Arts Publications
Topic: RSS FeedThe faces of work: Latino day laborers are the exclusive subject of painter John Sonsini, who grants his models the prominence—perhaps even the permanence—associated with the tradition of the portrait in oil
Art in America, Dec, 2005 by Michael Duncan
Sonsini's wild brushwork maps a scenic route. Gestures in broad strokes of white emphasize light along a trouser leg, forehead or shirt front. The ordinariness of the men's striped Kmart polo shirts and baggy jeans becomes extraordinary in rich, wet-on-wet paint. Stuttered marks in jet black delineate a goatee or mustache. Clunky bold curves suggest the models' work shoes, rendered over-scale and sometimes only roughly outlined or just scribbled in oil, like free-form calligraphy.
The studio walls seen behind the models are painted in large sections of pastel blue and pink, which set off the brown flesh tones of the men's faces and arms. Rapidly daubed abstract surfaces, these colored backgrounds often dissolve into areas of white gesso. In the Anthony Grant catalogue interview, Sonsini explains that he began leaving parts of the backgrounds white, inspired by the way that tonal deficiencies in Polaroid pictures often serve to highlight the main motifs. He decided to emulate these "white accidents," appreciating how they "made the central image more visually potent."
The figures in a Sonsini work typically are angled slightly toward the viewer and depicted in a kind of double perspective--as if seen from straight on and from above--that exaggerates the scale of heads, hands and feet. "Tilting the foreground," as Sonsini calls it, gives the paintings more space, and the bodies more volume and presence. The distortions make it difficult to grasp entire figures, encouraging viewers to look more closely at features of posture and clothing: the hands-in-the-pocket slouch of Jesus, the huge baggy jeans of Ruben, the blousy green print shirt of Daniel.
Subtleties of bearing and facial expression hint at emotional states and back-story narratives. In Jorge and Pedro, for instance, the tilted heads and slightly raised eyebrows of both models impart a wary self-consciousness, accented by Pedro's fingers-entwined gesture and Jorge's thumbs-in-pocket stance. Psychological tics and physical characteristics are caught with an expressionistic energy and painterly command that recall Chaim Soutine and Alice Neel. In the catalogue interview, Sonsini defines what he calls his "technical dilemma": "To remake my sitter's image without losing the spontaneity of his presence, and link up the malleable and physical properties of oil paint with the properties of likeness." (2)
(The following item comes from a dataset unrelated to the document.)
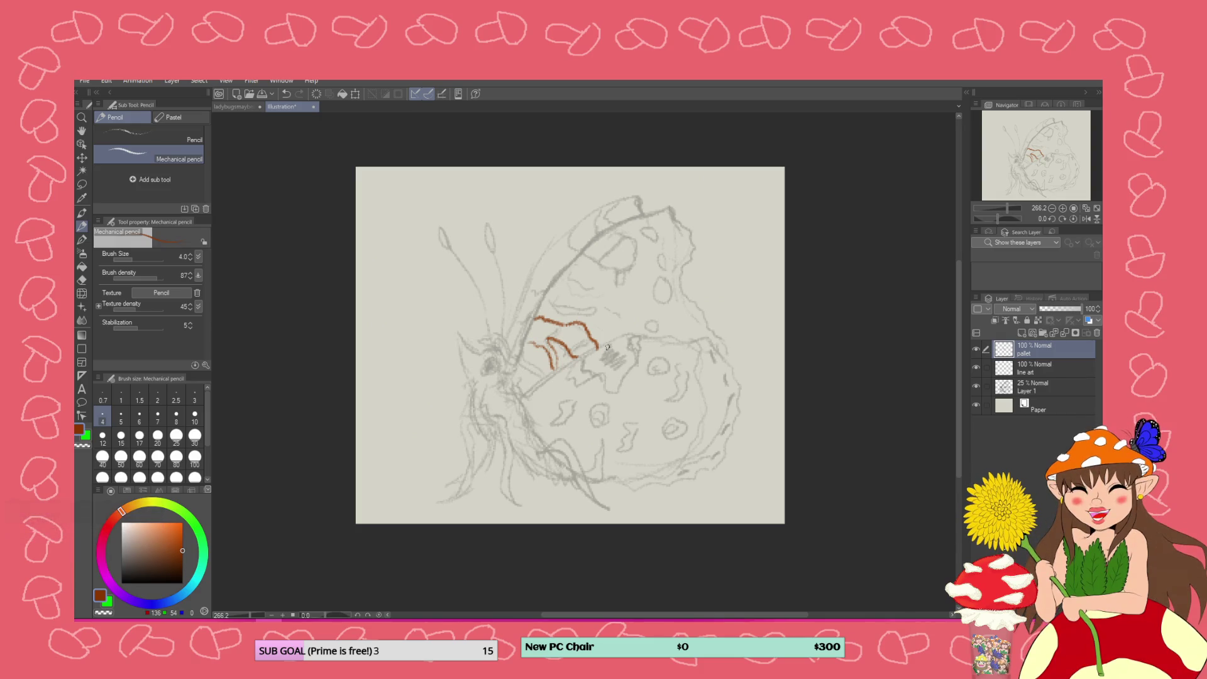
pyautogui.press('ctrl+z')
pyautogui.moveTo(564, 325); pyautogui.dragTo(637, 334)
"Remaking" what he sees, Sonsini is also a dedicated conduit, enabling a model to convey a personality in paint. While the casual poses may resemble those of snapshots, these canvases are decidedly not photo-based. In their painterliness, they seem the antithesis of photorealism. The tactility and evidence of gesture trump the instant, polished verisimilitude of the snapshot. Sonsini's expressive style suits the subjectivity of his observations. Yet, as products of considerable reflection, the portraits also serve as a kind of documentation. They survey ordinary men from Mexico, Guatemala and El Salvador who variously face their status as illegal aliens with hope, anxiety, humor, earnestness and bravado.